The requirements to get a license in Illinois are straightforward: you need to meet a (low-seeming) net worth requirement, you can't have outstanding regulatory problems with the state, your management can't be felons. You also have to post a surety bond equivalent to max(100k, daily average volume).

If Square isn't already required to be a money transmitter in (say) CA or NY, it'd be surprising if they had to be one in IL, but either way this seems like a speed bump for Square.

1 comments

Just because another state has not yet taken enforcement action doesn't mean Square isn't in violation. The TechCrunch article mentions they have been in talks with the state for a while, which means they could be talking to 40 other states that have the same concerns... we don't know.

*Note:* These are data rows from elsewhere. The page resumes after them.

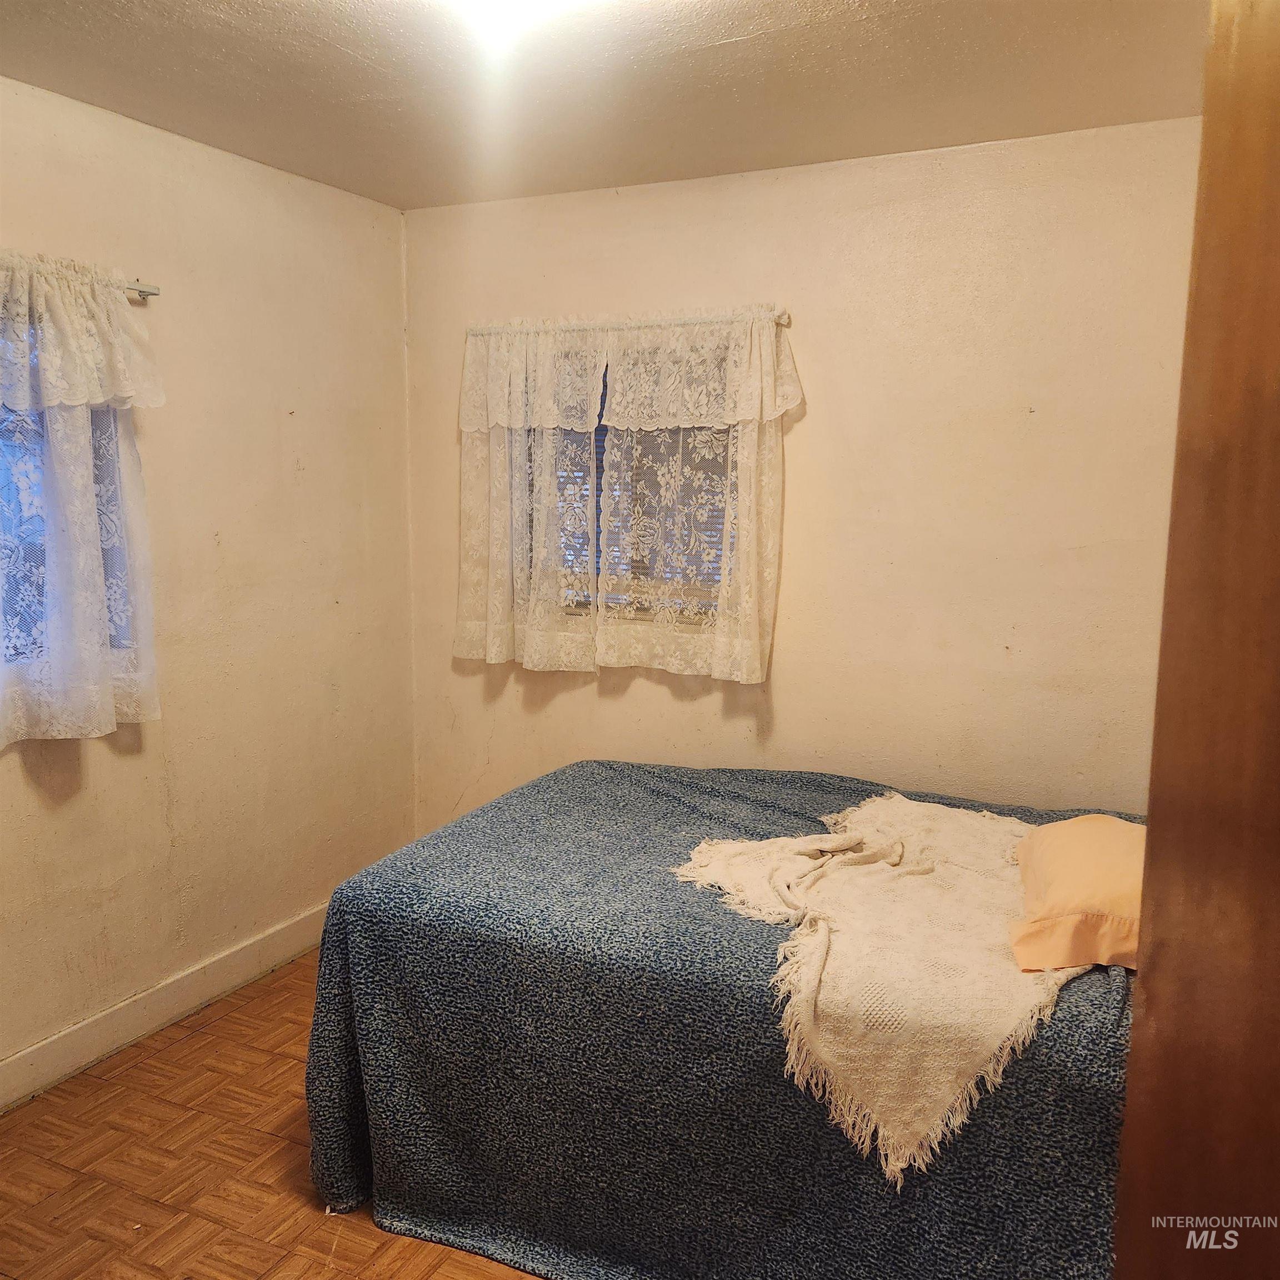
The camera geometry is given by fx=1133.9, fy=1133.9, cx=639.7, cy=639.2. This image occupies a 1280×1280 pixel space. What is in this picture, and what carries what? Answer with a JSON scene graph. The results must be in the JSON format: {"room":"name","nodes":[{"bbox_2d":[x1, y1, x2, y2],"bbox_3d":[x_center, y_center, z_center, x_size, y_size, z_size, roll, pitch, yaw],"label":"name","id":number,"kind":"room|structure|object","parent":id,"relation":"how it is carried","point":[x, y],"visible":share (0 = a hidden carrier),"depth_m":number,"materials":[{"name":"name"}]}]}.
{"room":"bedroom","nodes":[
{"label":"bedroom","id":0,"kind":"room"},
{"bbox_2d":[0,75,416,1093],"bbox_3d":[-1.707,-0.042,2.491,0.163,2.462,3.827,4,9,25],"label":"left wall","id":1,"kind":"structure","parent":0,"point":[315,460],"depth_m":3.31,"materials":[{"name":"beige paint"}]},
{"bbox_2d":[0,398,134,663],"bbox_3d":[-1.668,-0.335,2.494,0.131,1.001,1.197,4,9,25],"label":"window","id":2,"kind":"structure","parent":1,"relation":"in","point":[108,426],"depth_m":2.84,"materials":[{"name":"clear glass"}]},
{"bbox_2d":[123,280,159,298],"bbox_3d":[-1.608,-0.829,2.312,0.091,0.040,1.548,4,9,25],"label":"curtain rod","id":3,"kind":"object","parent":1,"relation":"attached to","point":[150,293],"visible":0.45,"depth_m":2.94,"materials":[{"name":"silver metal"}]},
{"bbox_2d":[0,253,165,745],"bbox_3d":[-1.475,-0.310,2.549,0.121,1.140,0.971,4,9,25],"label":"curtain","id":4,"kind":"object","parent":3,"relation":"hanging from","point":[108,683],"visible":0.99,"depth_m":2.73,"materials":[{"name":"white fabric"}]},
{"bbox_2d":[0,902,327,1111],"bbox_3d":[-1.576,1.099,2.730,0.016,0.117,3.696,4,9,25],"label":"baseboard","id":5,"kind":"structure","parent":1,"relation":"attached to","point":[41,1051],"depth_m":3.15,"materials":[{"name":"white paint"}]},
{"bbox_2d":[0,951,545,1279],"bbox_3d":[-0.172,1.355,1.844,3.512,0.101,4.155,4,9,25],"label":"floor","id":6,"kind":"structure","parent":0,"point":[339,1250],"depth_m":2.55,"materials":[{"name":"brown wood"}]},
{"bbox_2d":[295,758,1142,1279],"bbox_3d":[0.477,0.828,2.672,2.154,0.702,1.652,4,9,25],"label":"bed","id":7,"kind":"object","parent":6,"relation":"on","point":[583,770],"visible":0.75,"depth_m":2.18,"materials":[{"name":"fabric"}]},
{"bbox_2d":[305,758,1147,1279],"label":"bedspread","id":8,"kind":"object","parent":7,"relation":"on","point":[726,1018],"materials":[{"name":"blue fabric"}]},
{"bbox_2d":[665,791,1077,1182],"bbox_3d":[0.577,0.612,2.461,0.906,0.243,1.126,4,9,25],"label":"throw blanket","id":9,"kind":"object","parent":7,"relation":"on","point":[900,810],"visible":0.76,"depth_m":2.12,"materials":[{"name":"beige fabric"}]},
{"bbox_2d":[1007,813,1148,972],"bbox_3d":[0.947,0.486,2.262,0.392,0.196,0.581,4,9,25],"label":"pillow","id":10,"kind":"object","parent":7,"relation":"on","point":[1083,850],"visible":0.74,"depth_m":2.12,"materials":[{"name":"orange fabric"}]},
{"bbox_2d":[1114,0,1279,1279],"bbox_3d":[0.612,0.430,0.764,0.638,2.037,0.713,0,8,-1],"label":"wooden door","id":11,"kind":"structure","parent":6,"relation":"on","point":[1156,1008],"depth_m":0.80,"materials":[{"name":"brown wood"}]},
{"bbox_2d":[0,0,1204,212],"bbox_3d":[-0.198,-1.205,1.608,3.320,0.112,3.836,4,9,25],"label":"ceiling","id":12,"kind":"structure","parent":0,"point":[729,38],"depth_m":2.61,"materials":[{"name":"paint"}]},
{"bbox_2d":[450,0,582,39],"bbox_3d":[-0.220,-1.139,1.964,0.367,0.119,0.343,4,9,25],"label":"ceiling light","id":13,"kind":"object","parent":12,"relation":"attached to","point":[501,1],"visible":0.99,"depth_m":2.00,"materials":[{"name":"white"}]},
{"bbox_2d":[402,116,1201,824],"bbox_3d":[0.589,-0.171,3.499,3.245,2.463,0.164,4,9,25],"label":"back wall","id":14,"kind":"structure","parent":0,"point":[565,695],"depth_m":3.29,"materials":[{"name":"beige paint"}]},
{"bbox_2d":[465,307,791,335],"bbox_3d":[-0.064,-0.988,3.563,1.149,0.041,0.089,4,9,25],"label":"curtain rod","id":15,"kind":"object","parent":14,"relation":"attached to","point":[784,320],"visible":0.69,"depth_m":3.49,"materials":[{"name":"metal"}]},
{"bbox_2d":[451,308,795,685],"bbox_3d":[-0.105,-0.457,3.599,1.176,1.120,0.128,4,9,25],"label":"lace curtain","id":16,"kind":"object","parent":15,"relation":"hanging from","point":[772,336],"visible":0.96,"depth_m":3.56,"materials":[{"name":"fabric"}]},
{"bbox_2d":[536,346,729,619],"bbox_3d":[0.001,-0.510,3.737,0.911,0.951,0.110,4,9,25],"label":"window","id":17,"kind":"structure","parent":14,"relation":"in","point":[598,463],"depth_m":3.72,"materials":[{"name":"clear glass"}]},
{"bbox_2d":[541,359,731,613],"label":"window blind","id":18,"kind":"object","parent":17,"relation":"attached to","point":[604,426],"visible":0.2,"depth_m":3.69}
]}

If you are big enough to be noticed by the states as a major money mover, you're probably big enough to get the proper licenses to conduct business. The last thing we need is deregulation in the financial space.

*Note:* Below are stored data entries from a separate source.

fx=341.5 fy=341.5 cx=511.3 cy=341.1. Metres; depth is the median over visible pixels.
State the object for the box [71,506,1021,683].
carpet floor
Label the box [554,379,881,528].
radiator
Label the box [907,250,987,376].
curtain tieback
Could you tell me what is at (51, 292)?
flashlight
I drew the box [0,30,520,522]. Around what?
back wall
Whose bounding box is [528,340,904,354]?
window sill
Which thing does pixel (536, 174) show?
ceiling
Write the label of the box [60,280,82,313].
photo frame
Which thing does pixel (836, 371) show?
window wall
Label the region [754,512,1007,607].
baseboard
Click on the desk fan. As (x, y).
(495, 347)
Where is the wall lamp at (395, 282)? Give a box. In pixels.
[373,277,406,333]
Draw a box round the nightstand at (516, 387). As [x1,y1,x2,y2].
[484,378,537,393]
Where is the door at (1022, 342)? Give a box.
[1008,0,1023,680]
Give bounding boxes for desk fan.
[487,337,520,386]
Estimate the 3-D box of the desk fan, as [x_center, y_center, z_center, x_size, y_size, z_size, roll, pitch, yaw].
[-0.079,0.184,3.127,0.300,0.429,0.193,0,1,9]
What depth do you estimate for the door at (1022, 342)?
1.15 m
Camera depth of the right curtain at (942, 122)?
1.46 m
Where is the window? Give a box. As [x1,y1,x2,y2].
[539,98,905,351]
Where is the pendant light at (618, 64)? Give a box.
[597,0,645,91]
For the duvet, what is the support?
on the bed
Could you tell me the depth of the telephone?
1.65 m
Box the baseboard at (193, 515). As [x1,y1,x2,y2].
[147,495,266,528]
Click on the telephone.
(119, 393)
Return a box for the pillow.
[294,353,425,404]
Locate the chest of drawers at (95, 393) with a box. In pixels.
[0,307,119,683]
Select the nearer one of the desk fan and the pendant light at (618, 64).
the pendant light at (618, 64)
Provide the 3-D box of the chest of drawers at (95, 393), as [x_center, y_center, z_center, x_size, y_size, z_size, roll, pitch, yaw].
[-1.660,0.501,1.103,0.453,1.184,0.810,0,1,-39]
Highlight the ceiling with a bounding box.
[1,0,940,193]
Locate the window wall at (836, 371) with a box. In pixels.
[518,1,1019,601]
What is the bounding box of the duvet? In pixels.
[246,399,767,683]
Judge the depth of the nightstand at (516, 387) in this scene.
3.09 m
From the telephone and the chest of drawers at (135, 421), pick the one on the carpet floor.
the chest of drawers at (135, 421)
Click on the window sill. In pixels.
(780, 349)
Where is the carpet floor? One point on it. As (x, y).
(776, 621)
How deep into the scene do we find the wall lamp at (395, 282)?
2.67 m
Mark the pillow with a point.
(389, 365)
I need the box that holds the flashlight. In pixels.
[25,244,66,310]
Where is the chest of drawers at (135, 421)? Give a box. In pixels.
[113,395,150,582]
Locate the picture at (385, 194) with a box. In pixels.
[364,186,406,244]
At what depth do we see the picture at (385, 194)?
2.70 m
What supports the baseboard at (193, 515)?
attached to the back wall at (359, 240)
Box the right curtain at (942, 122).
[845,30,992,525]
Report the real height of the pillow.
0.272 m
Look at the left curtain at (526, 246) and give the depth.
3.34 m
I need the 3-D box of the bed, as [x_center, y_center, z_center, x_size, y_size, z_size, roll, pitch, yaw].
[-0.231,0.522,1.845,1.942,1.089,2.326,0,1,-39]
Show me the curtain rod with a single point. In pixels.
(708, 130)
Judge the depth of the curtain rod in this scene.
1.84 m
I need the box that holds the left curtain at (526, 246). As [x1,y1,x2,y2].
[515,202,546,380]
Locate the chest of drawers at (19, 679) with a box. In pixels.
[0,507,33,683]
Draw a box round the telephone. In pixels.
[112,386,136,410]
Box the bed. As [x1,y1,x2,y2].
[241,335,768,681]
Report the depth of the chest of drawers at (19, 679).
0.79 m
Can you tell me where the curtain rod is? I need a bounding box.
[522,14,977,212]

Of the various regulatory hurdles you have to jump over to be a business that handles money for other people, money transmitter licenses seem like one of the most reasonable requirements, so I guess I agree. It must suck a lot to have to deal with every state on these, but I'm not sure we'd like federal requirements any more.
If the bond requirement becomes daily volume times 50 states, they are boned.
The bond requirements are per state for daily volume, so if they needed one in every state it would be equal to one days volume.
I wonder if they can post one bond that meets the requirements of all 50 states somehow... that seems reasonable, the issue is which party they would post the bond with.
No. The bonds must be separate as it currently stands, and they are very expensive, not to mention a horrible way to handle insurance.
Two questions. First, insurance underwriters sell surety bonds, so what makes them a "horrible" way to handle insurance? If the states mandated actual insurance, you'd be held hostage to the arbitrary requirements of insurance companies; the bond requirement allows you to substitute your own capital for the judgement of insurance underwriters if that's what you want to do, but also allows you to avail yourself of the insurance industry.

Second, even though separate bonds are required by each state, what prevents insurance companies from simply selling you a surety bond product that meets the requirements of multiple states simultaneously?